The complex and poorly understood natural history of HIV infection necessitated rigorous longitudinal follow-up and in-depth characterization of the participants (e.g., demographic characteristics, clinical characteristics, co-morbid diseases, cell repository) enrolled into natural history cohorts. A natural byproduct of these intense and sustained studies is the possibility to not only contribute to an understanding of HIV and subsequently response to HAART, but also common co-morbid disorders and diseases. Below, two GWAS that serve as compelling exemplars of the importance of studying comorbid diseases in the setting of HIV are described.

Risk for chronic kidney disease is strikingly elevated in the setting of HIV infection. In addition, differences by race are observed with African Americans at increased risk. Mapping by admixture linkage disequilibrium, a method that detects ancestral risk alleles for disease in groups of individuals from recently mixed populations, resulted in the identification of a novel risk locus (i.e., myosin, heavy chain 9, non-muscle [MYH9]) [36]. Although recent evidence suggests that an adjacent locus may underlie the association with the MYH9 locus [37], the power of the approach is clear.

An equally promising discovery by GWAS of atherosclerosis in the setting of HIV was recently reported by Shrestha and colleagues [38]. Their search resulted in the identification of two SNPs in tight LD associated with carotid intima-media thickness mapping to the ryanodine receptor (RYR3). Previous work not only implicated a role for these SNPs in the etiology of cardiovascular disease, but the RYR3 protein is also known to interact with the HIV Tat protein. Clearly, additional research is warranted to better understand the role of the host genome in risk for common disease within the context of HIV.

Systems Biology: A New Vista to Understanding HIV Pathogenesis

Clearly, the complex host–viral interactions that underlie HIV pathogenesis will not be unraveled by GWAS alone. The integration of several other components of both cellular and organism-level processes will be required, termed a systems biology approach. Recent examinations of different functional RNA (fRNA) classes and gene expression profiles of specific host immune cell populations have yielded unique insights into HIV infection [1••]. The examination and integration of genomic, epigenomic, transciptomic, proteomic, metabolomic, and viral protein interactome are requisite. Though bioinformatic, computational, and statistical barriers to the integration of these data exist, new solutions to these challenges emerge daily. The integration of these data is sure to suggest novel therapeutic opportunities to interfere with the host–viral interaction to stymie effective infection.

Conclusions

The success of GWAS in the identification of HIV infection and control of viral levels (i.e., set point) is clear.

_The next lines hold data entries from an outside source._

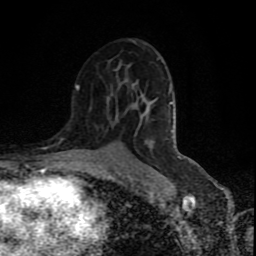
Breast MRI (dynamic contrast-enhanced), one axial slice. Position 49 of 80 along the scan axis. Cropped to one breast. Dynamic contrast-enhanced series, time point 2 of 9 at this slice position (early post-contrast). 1.5 T. TE 4.2 ms, TR 7 ms. 2 mm slice thickness. 256 × 256 image matrix, field of view 160 × 160 mm. Female patient.
Annotated regions visible in this slice (semi-automatically segmented with operator editing):
- enhancing-tissue mask used for the functional tumour volume (all voxels passing the contrast-enhancement thresholds inside the analysis volume; usually the tumour): bounding box (x1, y1, x2, y2) in pixels: (75, 86, 79, 90)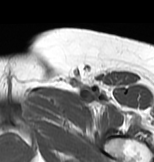
MRI of an extremity soft-tissue mass, one axial slice. MR volume resampled by the dataset authors to the PET/CT grid (not the native acquisition matrix). 154 × 162 image matrix, field of view 150 × 158 mm. Female patient. From the clinical record (not read from this slice): histological type: myxofibrosarcoma; grade: intermediate; site of the primary tumour: left thigh.
Outlined on this slice (expert contour drawn on MRI and transferred to this co-registered scan by the dataset authors):
- gross tumour volume including surrounding oedema: bounding box [x1, y1, x2, y2] px = [31, 86, 116, 115]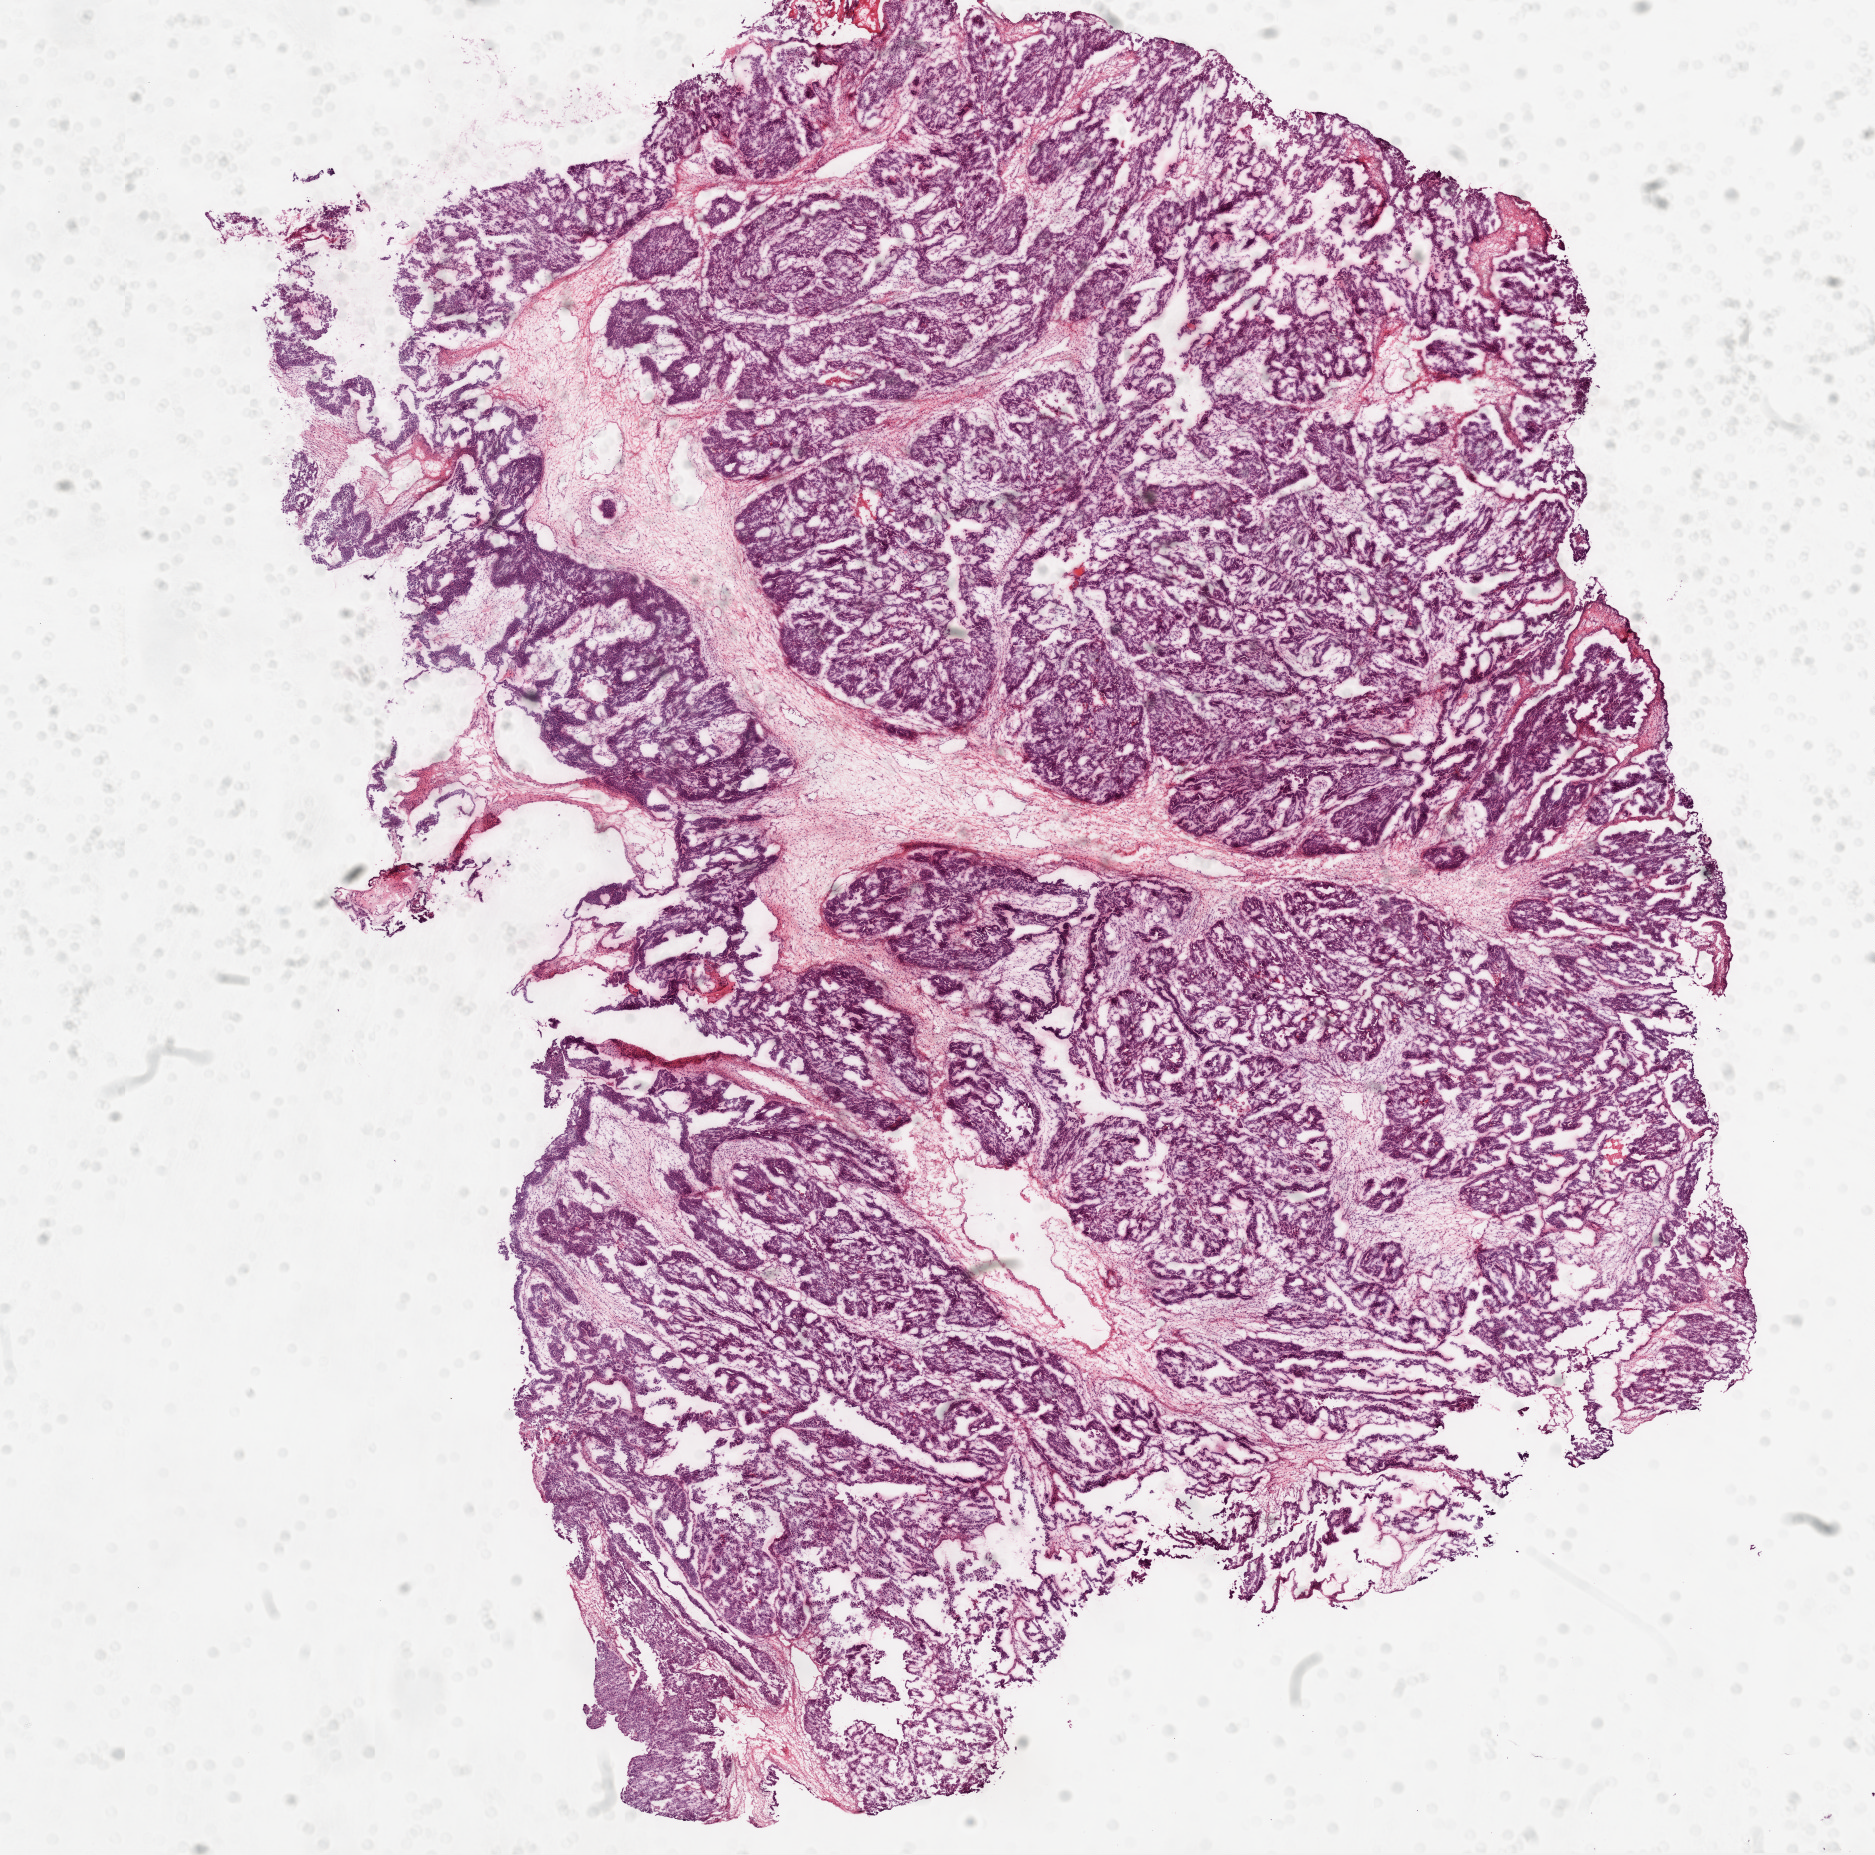
Digitized H&E-stained tissue section (whole slide) — whole scanned area (about 15.0 x 14.9 mm) shown as a low-resolution overview. Frozen section. Ovary, primary tumour sample. Patient: female, age at initial diagnosis 52 years. Histologic grade: G3 (poorly differentiated). Composition of this section per pathologist review: tumour cells 85%, tumour nuclei 95%, normal cells 0%, stromal cells 15%, necrosis 0%.
* FIGO stage: IIIC
* pathologic diagnosis: Serous cystadenocarcinoma, NOS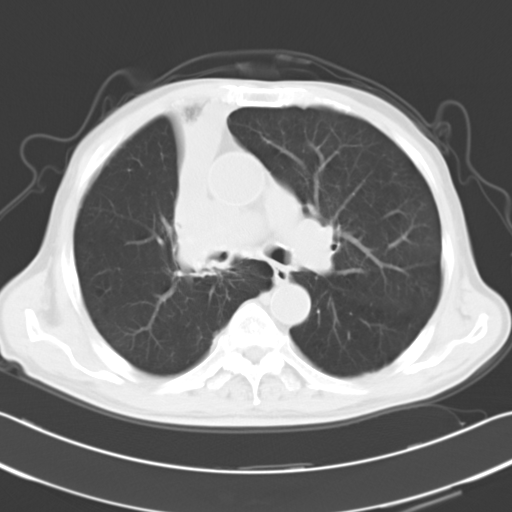
Chest CT, one axial slice. Position 20 of 31 along the scan axis. Reconstruction kernel B40f. Lung window (W 1500 / L -600 HU). 10 mm slice thickness. 512 × 512 image matrix, field of view 339 × 339 mm. Male patient, age 73 years. Case-level facts recorded for this patient, not image findings: clinical TNM (as recorded): T2a N1 M0.
Annotated regions visible in this slice (rectangle marked by the reading radiologist):
- lung tumour (recorded histology: squamous cell carcinoma): box from (x=168, y=91) to (x=229, y=265) px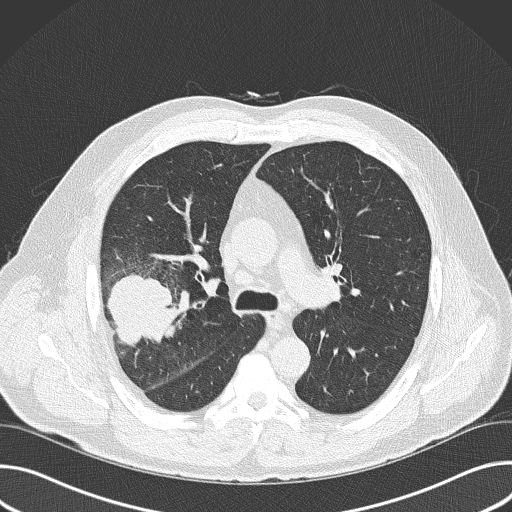
Low-dose screening chest CT, axial slice, baseline screening round, lung window (W 1500 / L -600 HU), 2 mm slice thickness, lung (sharp) reconstruction kernel (B50f), slice 105 of 157 in the series. Male participant, aged 56 years at enrolment.
• Lesion marked by an expert reader, bounding box <82,263,187,371> (left, top, right, bottom; pixels).
• Screening reader's record for this exam (one nodule recorded; not confirmed to be the boxed lesion): non-calcified nodule or mass ≥4 mm, right upper lobe, 6 × 5 mm, spiculated (stellate) margins, soft tissue attenuation.
• Participant outcome: lung cancer diagnosed 16 days after this screen — adenocarcinoma, NOS, right upper lobe, poorly differentiated (G3), stage IIB (AJCC 6th edition), 60 mm at pathology.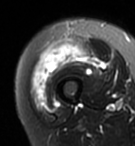
MRI of an extremity soft-tissue mass, one axial slice; position 21 of 95 along the scan axis; T2-weighted fat-saturated; MR volume resampled by the dataset authors to the PET/CT grid (not the native acquisition matrix); 3.27 mm slice thickness; 135 × 146 image matrix. Female patient. Case-level facts recorded for this patient, not image findings: histological type: pleiomorphic undifferentiated sarcoma; grade: high; site of the primary tumour: right quadricep.
Outlined on this slice (expert contour drawn on MRI and transferred to this co-registered scan by the dataset authors):
- gross tumour volume including surrounding oedema: bounding box (x1, y1, x2, y2) in pixels: (32, 43, 90, 108)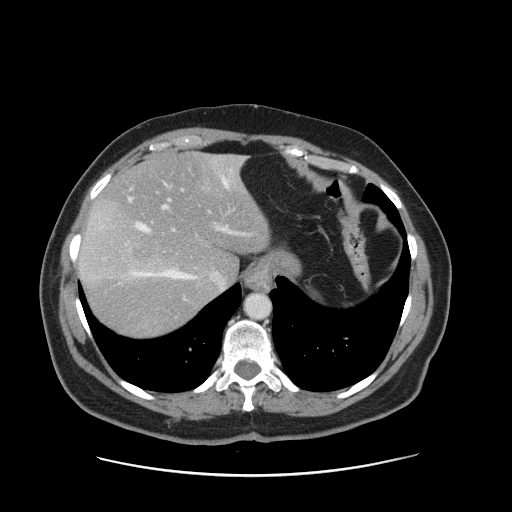
Contrast-enhanced abdominal CT, one axial slice; slice 120 of 161 in the series (ordered by position); intravenous contrast given; soft-tissue window (W 400 / L 40 HU); 2.5 mm slice thickness; 512 × 512 image matrix, field of view 398 × 398 mm. From the clinical record (not read from this slice): patient: male, age 66 years at operation; diagnosis: colorectal cancer liver metastases, imaged before liver resection; multiple liver metastases: no; largest metastasis: 2.5 cm; disease in both lobes: no.
Annotated regions visible in this slice (outlined manually by an expert reader):
- hepatic veins: bounding box [x1, y1, x2, y2] px = [129, 157, 244, 289]
- liver: [79, 154, 270, 338]
- planned liver remnant (the part of the liver to remain after resection): [95, 153, 270, 281]
- portal vein (with intrahepatic branches): [161, 187, 246, 235]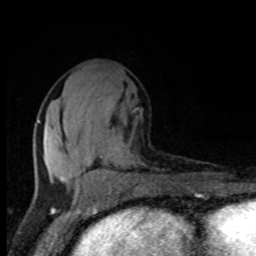
Breast MRI, one axial slice; position 40 of 80 along the scan axis; cropped to one breast; dynamic contrast-enhanced series, time point 2 of 8 at this slice position (early post-contrast); 1.5 T; TE 4.2 ms, TR 7 ms; 2 mm slice thickness; 256 × 256 image matrix, field of view 150 × 150 mm. Female patient.
Outlined on this slice (semi-automatic segmentation, software-assisted and operator-edited):
- enhancing-tissue mask used for the functional tumour volume (all voxels passing the contrast-enhancement thresholds inside the analysis volume; usually the tumour): box from (x=37, y=120) to (x=109, y=190) px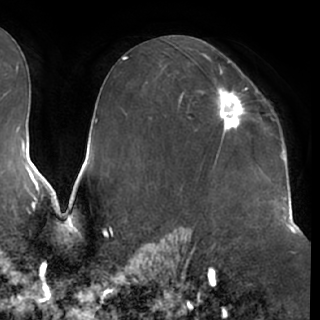
Breast MRI (dynamic contrast-enhanced), one axial slice. Position 41 of 76 along the scan axis. Cropped to one breast. Dynamic contrast-enhanced series, time point 2 of 7 at this slice position (early post-contrast). 1.5 T. TE 2.9 ms, TR 6.2 ms. 320 × 320 image matrix, field of view 225 × 225 mm. Female patient.
Structures marked on this image (semi-automatic segmentation, software-assisted and operator-edited):
- enhancing-tissue mask used for the functional tumour volume (all voxels passing the contrast-enhancement thresholds inside the analysis volume; usually the tumour): bounding box <215,72,247,133> (left, top, right, bottom; pixels)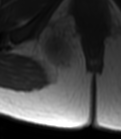
MRI of an extremity soft-tissue mass, one axial slice; slice 30 of 47 in the series (ordered by position); MR volume resampled by the dataset authors to the PET/CT grid (not the native acquisition matrix); 3.27 mm slice thickness; 121 × 139 image matrix, field of view 118 × 136 mm. Female patient. From the clinical record (not read from this slice): histological type: epithelioid sarcoma; grade: intermediate; site of the primary tumour: right buttock.
Annotated regions visible in this slice (expert contour drawn on MRI and transferred to this co-registered scan by the dataset authors):
- gross tumour volume including surrounding oedema: bounding box [x1, y1, x2, y2] px = [38, 25, 78, 74]
- gross tumour volume (mass): [41, 32, 71, 69]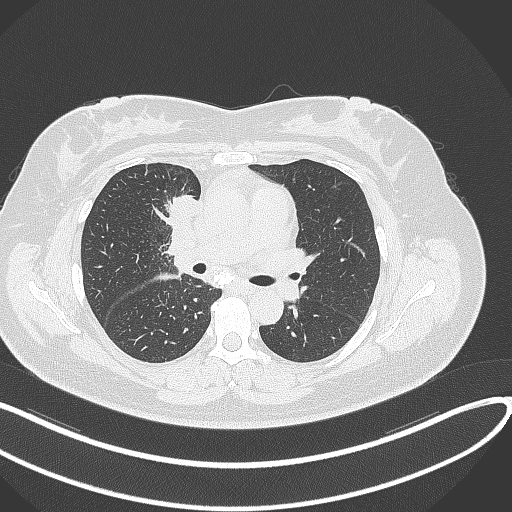
Chest CT, one axial slice; position 159 of 303 along the scan axis; lung window (W 1500 / L -600 HU); 512 × 512 image matrix, field of view 400 × 400 mm. Female patient, age 46 years. From the clinical record (not read from this slice): clinical TNM (as recorded): T2a N1 M0.
Structures marked on this image (rectangle marked by the reading radiologist):
- lung tumour (recorded histology: adenocarcinoma): bounding box <166,191,200,223> (left, top, right, bottom; pixels)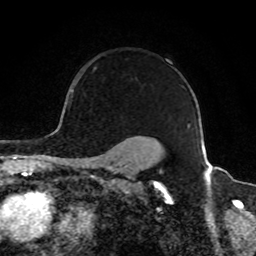
Breast MRI, one axial slice; slice 70 of 80 in the series (ordered by position); cropped to one breast; dynamic contrast-enhanced series, time point 2 of 8 at this slice position (early post-contrast); 1.5 T; TE 4.2 ms, TR 7 ms; 256 × 256 image matrix, field of view 165 × 165 mm. Female patient.
Structures marked on this image (semi-automatic segmentation, software-assisted and operator-edited):
- enhancing-tissue mask used for the functional tumour volume (all voxels passing the contrast-enhancement thresholds inside the analysis volume; usually the tumour): bounding box [x1, y1, x2, y2] px = [69, 67, 183, 109]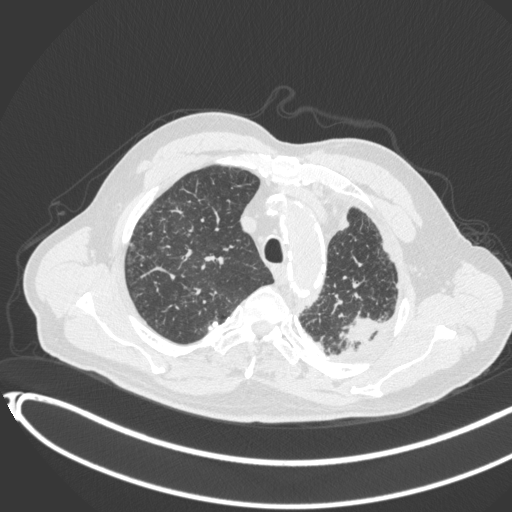
Chest CT, one axial slice. Position 342 of 451 along the scan axis. Lung window (W 1500 / L -600 HU). 1 mm slice thickness. 512 × 512 image matrix, field of view 400 × 400 mm. Patient: male, 78 years. Case-level facts recorded for this patient, not image findings: clinical TNM (as recorded): T1c N0 M1.
Annotated regions visible in this slice (rectangle marked by the reading radiologist):
- lung tumour (recorded histology: adenocarcinoma): box from (x=334, y=313) to (x=384, y=346) px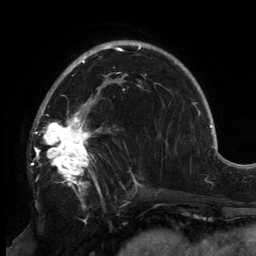
Breast MRI, one axial slice; position 97 of 134 along the scan axis; cropped to one breast; dynamic contrast-enhanced series, time point 2 of 6 at this slice position (early post-contrast); 3 T; TE 2.7 ms, TR 6.5 ms; 256 × 256 image matrix, field of view 200 × 200 mm. Female patient.
Outlined on this slice (semi-automatically segmented with operator editing):
- enhancing-tissue mask used for the functional tumour volume (all voxels passing the contrast-enhancement thresholds inside the analysis volume; usually the tumour): bounding box <34,89,141,193> (left, top, right, bottom; pixels)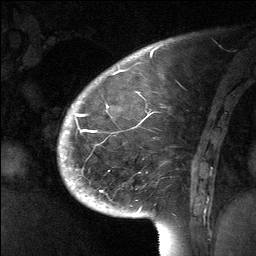
Breast MRI (dynamic contrast-enhanced), one sagittal slice; position 17 of 64 along the scan axis; dynamic contrast-enhanced study with each time point stored as its own series, time point 2 of 3 at this slice position (early post-contrast, ordered by acquisition time); 1.5 T; TE 4.8 ms, TR 27 ms; 2 mm slice thickness; 256 × 256 image matrix. Female patient, age 39 years. Case-level facts recorded for this patient, not image findings: setting: breast cancer imaged before/during neoadjuvant chemotherapy; receptor status: HER2-positive.
Structures marked on this image (semi-automatically segmented with operator editing):
- analysis volume of interest (the breast-tissue region the enhancement analysis was run in; not a lesion): bounding box [x1, y1, x2, y2] px = [70, 69, 202, 224]
- tumour enhancement mask (voxels above the 90 % enhancement threshold inside the analysis volume of interest): [77, 106, 108, 132]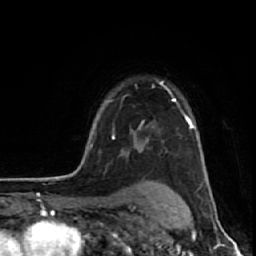
Breast MRI (dynamic contrast-enhanced), one axial slice; slice 47 of 64 in the series (ordered by position); cropped to one breast; dynamic contrast-enhanced series, time point 2 of 7 at this slice position (early post-contrast); 1.5 T; TE 2.6 ms, TR 6.1 ms; 2.5 mm slice thickness; 256 × 256 image matrix, field of view 150 × 150 mm. Female patient.
Structures marked on this image (semi-automatically segmented with operator editing):
- enhancing-tissue mask used for the functional tumour volume (all voxels passing the contrast-enhancement thresholds inside the analysis volume; usually the tumour): box from (x=131, y=86) to (x=176, y=131) px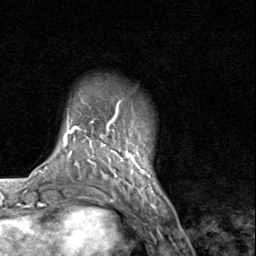
Breast MRI (dynamic contrast-enhanced), one axial slice; cropped to one breast; dynamic contrast-enhanced series, time point 2 of 8 at this slice position (early post-contrast); 1.5 T; TE 1.7 ms, TR 4.5 ms; 2 mm slice thickness; 256 × 256 image matrix, field of view 180 × 180 mm. Female patient.
Outlined on this slice (semi-automatic segmentation, software-assisted and operator-edited):
- enhancing-tissue mask used for the functional tumour volume (all voxels passing the contrast-enhancement thresholds inside the analysis volume; usually the tumour): box from (x=91, y=110) to (x=152, y=193) px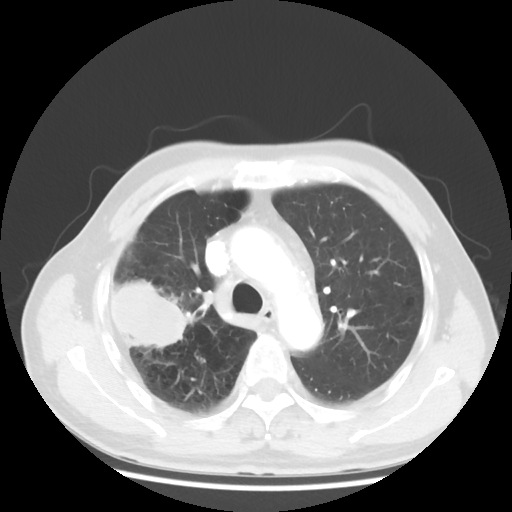
Chest CT, one axial slice. Position 35 of 50 along the scan axis. Reconstruction kernel STANDARD. 120 kVp. Lung window (W 1500 / L -600 HU). 5 mm slice thickness. 512 × 512 image matrix, field of view 360 × 360 mm. Patient: male, 69 years. From the clinical record (not read from this slice): clinical TNM (as recorded): T3 N0 M0; histopathological grade: G3.
Outlined on this slice (rectangle marked by the reading radiologist):
- lung tumour (recorded histology: adenocarcinoma): bounding box (x1, y1, x2, y2) in pixels: (109, 273, 192, 350)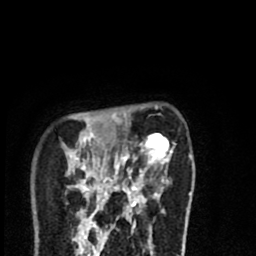
Breast MRI (dynamic contrast-enhanced), one axial slice. Slice 19 of 80 in the series (ordered by position). Cropped to one breast. Dynamic contrast-enhanced series, time point 2 of 8 at this slice position (early post-contrast). 1.5 T. TE 2.7 ms, TR 6.6 ms. 256 × 256 image matrix. Female patient.
Outlined on this slice (semi-automatic segmentation, software-assisted and operator-edited):
- enhancing-tissue mask used for the functional tumour volume (all voxels passing the contrast-enhancement thresholds inside the analysis volume; usually the tumour): box from (x=67, y=133) to (x=191, y=213) px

However, the genes discovered to date and their variations only explain a portion of the variance in these traits. The addition of novel phenotypes in cohorts with pre-existing genome-wide data, the examination of novel cohorts by GWAS, and the application of novel analytic approaches and data mining will undoubtedly yield novel insights into HIV pathogenesis and risk for common co-morbid diseases. GWAS remains a cost-effective strategy to identify genes of interest that can be the focus of more resource-intensive functional and molecular studies. And finally, a systems biology approach will permit the integration of GWAS findings with other facets of cellular and organism-level biology and to prioritize targets for future therapies.